PASSAGE PROVIDED:
My Dad’s response to “reflections on home”

June, 2008
Dear Thandiwe,
    Happy birthday and how wonderful it was to talk with you on the phone this morning.
    Good question about “home.”  Your account of meeting someone on the train, speaking with him for a couple of hours being compared/equated with his daughter, being invited to his home, sharing food with him…there’s something about the recognition of our common humanity, our journey through life and our breaking bread together which reminds us that in a way all of us are separated from that larger place we originate and the longing to return, that home we have in the Cosmos, that home we have in God.   As we share some bread, we also share that larger part of our being in common.
    And then there is home.  Being born in Charlotte, North Carolina, for years and years I equated that origin with my “home.”  Although I have no memory of the place except some faded photos.  As a young adult, I realized that northern Virginia was my home, strong memories of family there, strong memories of friends, a wonderful place to grow up.  As it happens, my life moved on from that place, way led on to way,  I have never lived there again.    I have enjoyed connecting with my friends from that place.
    When my parents separated and divorced in 1987, fifteen years after I’d left home, I was surprised at how devastated I was by their split.  Part of my shaken feelings was from my sense that my “home” was being broken apart.   As you may recall they were living in Etna, Maine at the time, a place where I’d never lived.  We stayed with Cora and Ted a few months and Mandla was born in Bangor, but it was hardly our home.  In fact we all looked forward to returning to Mfanefile, South Africa, which was our home.

RECORDS SHOWN:
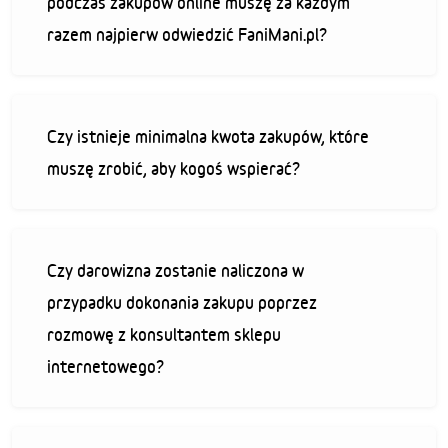
podczas zakupów online muszę za każdym
razem najpierw odwiedzić FaniMani.pl?
Czy istnieje minimalna kwota zakupów, które
muszę zrobić, aby kogoś wspierać?
Czy darowizna zostanie naliczona w
przypadku dokonania zakupu poprzez
rozmowę z konsultantem sklepu
internetowego?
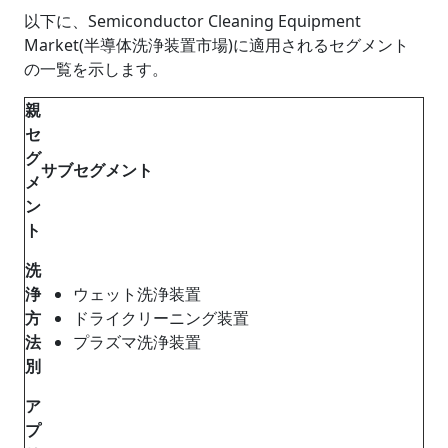
以下に、Semiconductor Cleaning Equipment
Market(半導体洗浄装置市場)に適用されるセグメント
の一覧を示します。
親
セ
グ
サブセグメント
メ
ン
ト
洗
浄
ウェット洗浄装置
方
ドライクリーニング装置
法
プラズマ洗浄装置
別
ア
プ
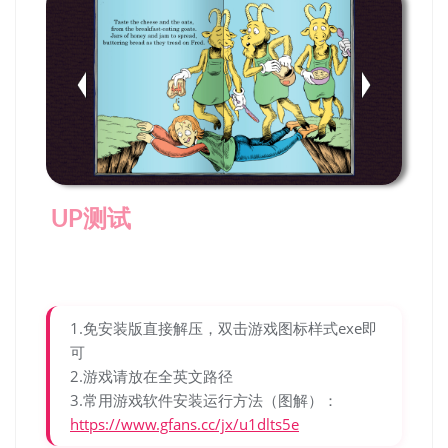
UP测试
1.免安装版直接解压，双击游戏图标样式exe即
可
2.游戏请放在全英文路径
3.常用游戏软件安装运行方法（图解）：
https://www.gfans.cc/jx/u1dlts5e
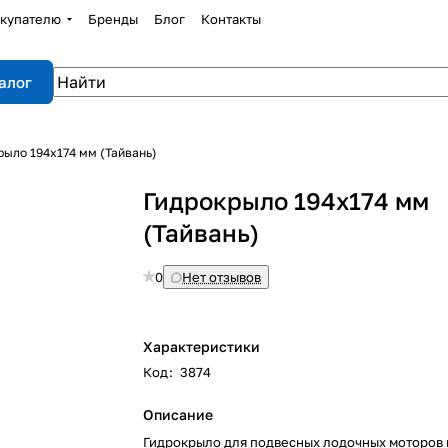
купателю
Бренды
Блог
Контакты
алог
рыло 194х174 мм (Тайвань)
Гидрокрыло 194х174 мм
(Тайвань)
0
Нет отзывов
Характеристики
Код
:
3874
Описание
Гидрокрыло для подвесных лодочных моторов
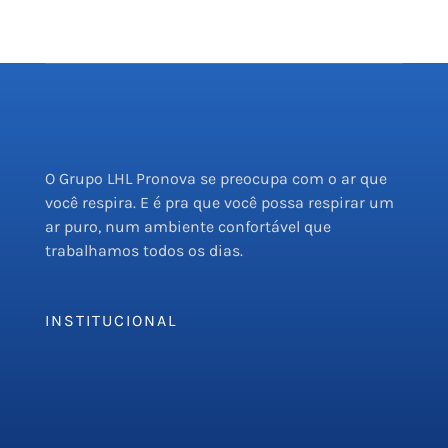
O Grupo LHL Pronova se preocupa com o ar que
você respira. E é pra que você possa respirar um
ar puro, num ambiente confortável que
trabalhamos todos os dias.
INSTITUCIONAL
Empresa
Serviços
PMOC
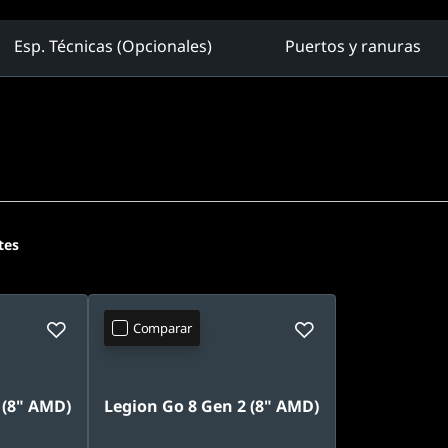
Esp. Técnicas (Opcionales)
Puertos y ranuras
tes
Comparar
 (8" AMD)
Legion Go 8 Gen 2 (8" AMD)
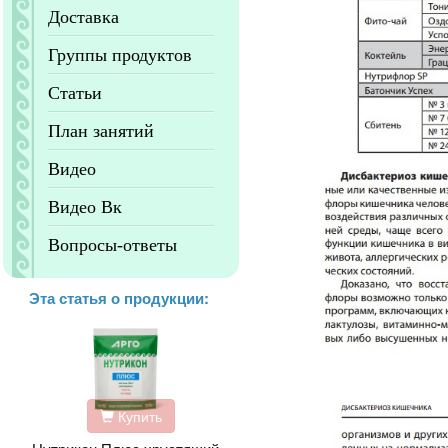
Доставка
Группы продуктов
Статьи
План занятий
Видео
Видео Вк
Вопросы-ответы
Эта статья о продукции:
Купить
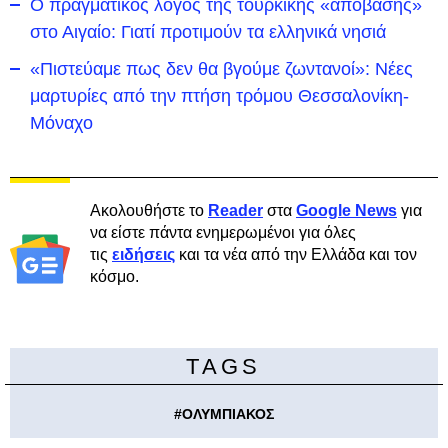
Ο πραγματικός λόγος της τουρκικής «απόβασης»
στο Αιγαίο: Γιατί προτιμούν τα ελληνικά νησιά
«Πιστεύαμε πως δεν θα βγούμε ζωντανοί»: Νέες
μαρτυρίες από την πτήση τρόμου Θεσσαλονίκη-
Μόναχο
Ακολουθήστε το
Reader
στα
Google News
για
να είστε πάντα ενημερωμένοι για όλες
τις
ειδήσεις
και τα νέα από την Ελλάδα και τον
κόσμο.
TAGS
#
ΟΛΥΜΠΙΑΚΟΣ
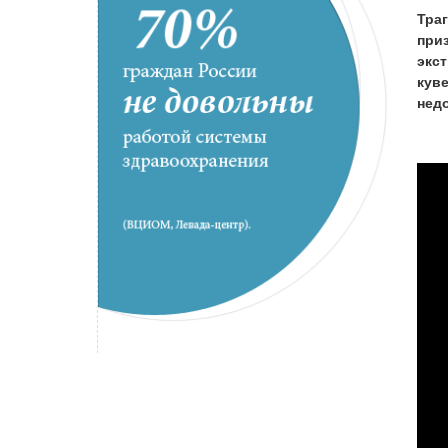
Тра
при
экст
куве
недо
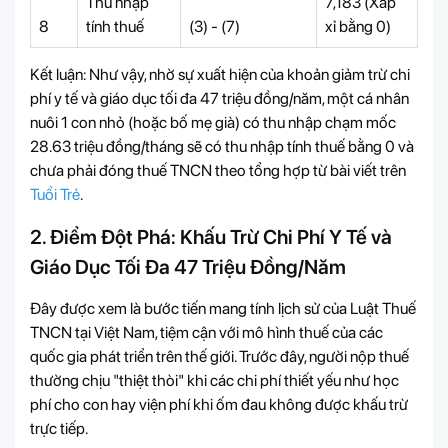
Thu nhập
7,183 (Xấp
8
tính thuế
(3) - (7)
xỉ bằng 0)
Kết luận: Như vậy, nhờ sự xuất hiện của khoản giảm trừ chi
phí y tế và giáo dục tối đa 47 triệu đồng/năm, một cá nhân
nuôi 1 con nhỏ (hoặc bố mẹ già) có thu nhập chạm mốc
28.63 triệu đồng/tháng sẽ có thu nhập tính thuế bằng 0 và
chưa phải đóng thuế TNCN theo tổng hợp từ bài viết trên
Tuổi Trẻ
.
2. Điểm Đột Phá: Khấu Trừ Chi Phí Y Tế và
Giáo Dục Tối Đa 47 Triệu Đồng/Năm
Đây được xem là bước tiến mang tính lịch sử của Luật Thuế
TNCN tại Việt Nam, tiệm cận với mô hình thuế của các
quốc gia phát triển trên thế giới. Trước đây, người nộp thuế
thường chịu "thiệt thòi" khi các chi phí thiết yếu như học
phí cho con hay viện phí khi ốm đau không được khấu trừ
trực tiếp.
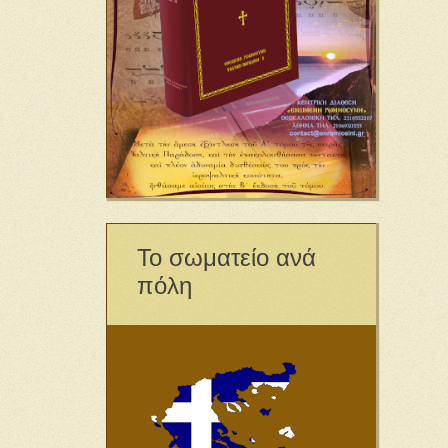
Το σωματείο ανά
πόλη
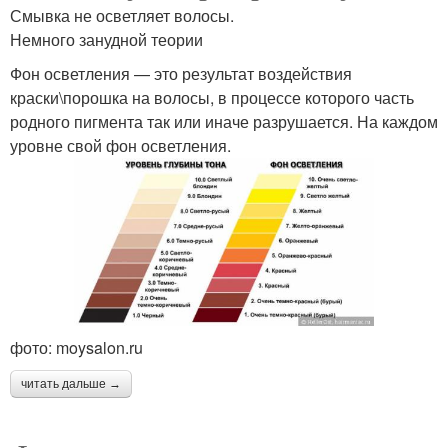
Смывка не осветляет волосы.
Немного занудной теории
Фон осветления — это результат воздействия
краски\порошка на волосы, в процессе которого часть
родного пигмента так или иначе разрушается. На каждом
уровне свой фон осветления.
фото: moysalon.ru
читать дальше →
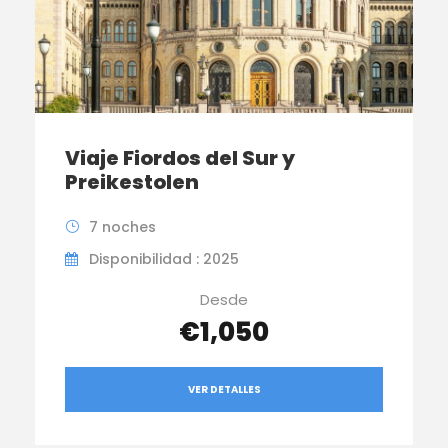
Viaje Fiordos del Sur y
Preikestolen
7 noches
Disponibilidad : 2025
Desde
€1,050
VER DETALLES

TASKS TO PERFORM:
1/ Please copy the letter from "Good question about" to "being in common.", swapping "train" for "bus".
2/ For each statement, say yes or no to whether the letter agrees with it, and quote the words of the letter that decide it. (a) The writer was born in Charlotte, North Carolina. (b) The writer's parents divorced in 1987. (c) Mandla was born in Etna, Maine.
3/ According to the letter, what place did the writer realize was home as a young adult?
The rows have no connection to the letter.

RESULTS OF THE TASKS:
1/
Good question about “home.”  Your account of meeting someone on the bus, speaking with him for a couple of hours being compared/equated with his daughter, being invited to his home, sharing food with him…there’s something about the recognition of our common humanity, our journey through life and our breaking bread together which reminds us that in a way all of us are separated from that larger place we originate and the longing to return, that home we have in the Cosmos, that home we have in God.   As we share some bread, we also share that larger part of our being in common.

2/
(a) Yes: "Being born in Charlotte, North Carolina"
(b) Yes: "When my parents separated and divorced in 1987"
(c) No: "Mandla was born in Bangor"

3/ Northern Virginia.